- **THE PROBLEM**
Your answer must be an exact copy of the records, minus any pictures.

Collected data:
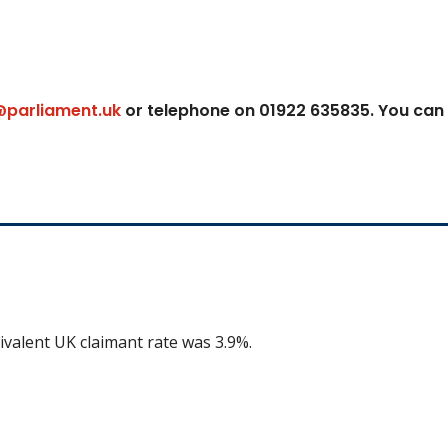
@parliament.uk
or telephone on 01922 635835. You can
ivalent UK claimant rate was 3.9%.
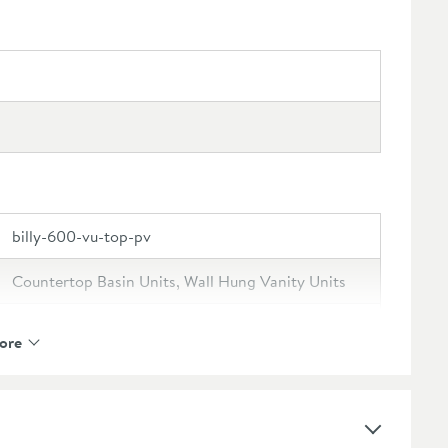
billy-600-vu-top-pv
Countertop Basin Units, Wall Hung Vanity Units
Drench
ore
Drench Billy
Lifetime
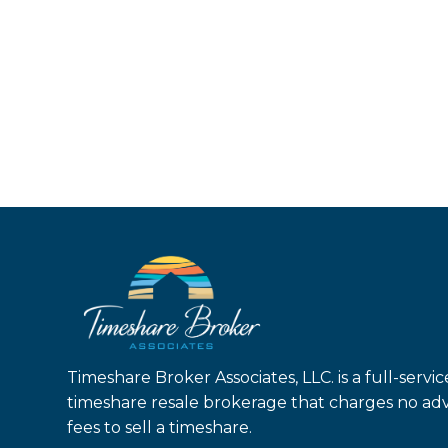
Timeshare Broker Associates, LLC. is a full-servic
timeshare resale brokerage that charges no ad
fees to sell a timeshare.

- **REPLY**
@parliament.uk
or telephone on 01922 635835. You can
ivalent UK claimant rate was 3.9%.
billy-600-vu-top-pv
Countertop Basin Units, Wall Hung Vanity Units
Drench
ore
Drench Billy
Lifetime
Timeshare Broker Associates, LLC. is a full-servic
timeshare resale brokerage that charges no ad
fees to sell a timeshare.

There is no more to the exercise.